Today was the day I got my finally-installed copy of CityHash to drop some benchmarks and show me how fast it really is. The road has been bumpy, but I’ve made it past each hurdle. It was hard to tell, at times, what type of errors I was getting. But in the end I was able to inch forward past each one.
Since CityHash didn’t seem to have instructions to call a main program, and seemed to be more like a library, I wrote my own program to call CityHash64(), the function I was interested in optimizing. My program initially looked something like this:
CityHash didn’t come with a plethora of tests, but with a few runs, it was clear that it was producing hashes, and produced the same outputs every time for a fixed input. Initially, I had used a copy-paste file with the full text of Mary Shelley’s Frankenstein (easy to get since it’s in the public domain). However, it didn’t seem to run for very long, so I replaced it with something bigger. Now running on the order of ~15 seconds, I was happier with the benchmark-worthiness. The file itself contains many hundreds of thousands of strings of varying lengths.
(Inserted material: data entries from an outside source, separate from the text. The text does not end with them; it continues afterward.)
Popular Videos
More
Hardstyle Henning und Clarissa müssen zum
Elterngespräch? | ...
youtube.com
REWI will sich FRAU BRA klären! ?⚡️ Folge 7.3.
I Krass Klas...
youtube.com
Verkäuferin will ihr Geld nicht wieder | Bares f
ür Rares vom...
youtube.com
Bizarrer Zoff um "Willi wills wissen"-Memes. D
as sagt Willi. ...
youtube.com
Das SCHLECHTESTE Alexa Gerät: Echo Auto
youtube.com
The tests were run on two systems. A Fedora virtual machine on my personal laptop (with x86_64 architecture), and the Aarchie server provided by the school (which uses ARM). I might only end up using one of them if I use assembly language to optimize, but for now I thought I would cover all of my bases.
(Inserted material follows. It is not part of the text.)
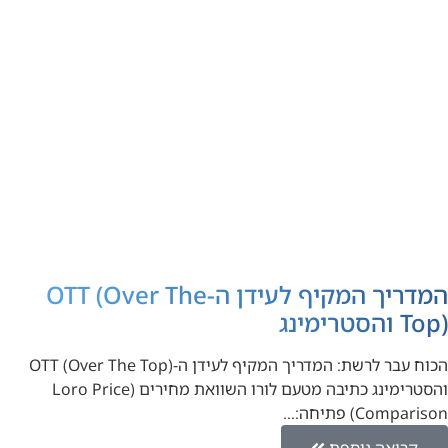
המדריך המקיף לעידן ה-OTT (Over The
Top) והסטרימינג
הכוח עבר לרשת: המדריך המקיף לעידן ה-OTT (Over The Top)
והסטרימינג כתיבה מטעם לורו השוואת מחירים (Loro Price
Comparison) פתיחה:…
I ran some initial tests, but I was worried about something. My own program had so much downtime that it was difficult to see what was going with CityHash. It had such a tiny percentage of the runtime. So I first tried to trim it down. I got rid of the lines that printed the hashes. Strangely, this made my hash function super fast and finished instantly. Putting the line printing back, but piping it instead of using standard out made it still take only 1-2 seconds.
I had difficulty trying to make the file bigger, so I decided to just print out the lower order digits of the sum of all the hashes, since I was paranoid that the compiler would optimize everything away if I didn’t use the values. I didn’t want tons of cout calls since that would have dwarfed the rest of the program and hid the variance.
Most other programs were kept closed, especially those more likely to have spikes in resource usages. On the remote server, this was not something that could be controlled, but in both cases, an attempt to control interfering load was made by simply taking many, many trials.
Runtimes:
x86_64 (Fedora VM)
The vast majority of runs ran between 1150-1160 ms. There were some under or over. Although most ran in this range, only once out of about 20 runs did it go below 1150 ms. I’m confident that this lower bound is somewhat close to our ideal runtime, since the variance seems to be in only one direction. We will then say that the total runtime is about ~1155 ms (for the purpose of comparison, later).
ARM (Aarchie server)
The bulk of runs ran around 700ms, but at times there were some results in the 750-780 ms ranges. I believe based on timing, the higher cases were when someone else was trying to use the system. I say this because otherwise, I would have a expected a more even distribution of the results. There weren’t many 720 – 740 ms times, which would be expected if it were up to normal variance. I choose to take the smaller cluster of results as a rough estimate of the runtime on Aarchie (~700ms), since that suggest the least interference.
Perf
The perf report on x86 typically looked like this:
If you look closely, a lot of the time spent on this program is unrelated to CityHash. It was difficult to isolate CityHash behaviour just looking at this, so I will end up paying more attention to the graph. You can still see CityHash among the functions called (runtime about 1-2%), as well as HashLen0to16 (runtime usually 3-4%). Perhaps the call graph will illuminate more.
Strangely enough, the perf report on ARM calculated the values differently. The x86 doesn’t seem to show main or _start, which would be the proper head of the hierarchy at 96% time spent.
Call Graph:
Below is an example of one of the call-graphs, cropped to the relevant parts. Since We don’t really care about the other parts of my program (which just deals with preparing the strings from the input file and such) we can compare relative sizes of these. I’m not sure why CityHash64 is split into two calls, but HashLen0to16 is not lower in the hierarchy than CityHash64, either. My expectation is that it should be called by CityHash, and not by main. I’m not really sure what to make of this.
I was hoping to get a percentage value for the runtime of CityHash out of the total runtime for benchmarking program, but this seems too messy to resolve right now. So, I will stick to the total-runtime approach until it is fixed. Assuming all of the startup and string-related wizardry remains untouched, I am willing to bet that any optimizations I make will directly reduce the total runtime of the program. It will be impossible to tell how much faster I made the hash relative to itself, but hopefully by then I can produce a more accurate percentage value to compare it with.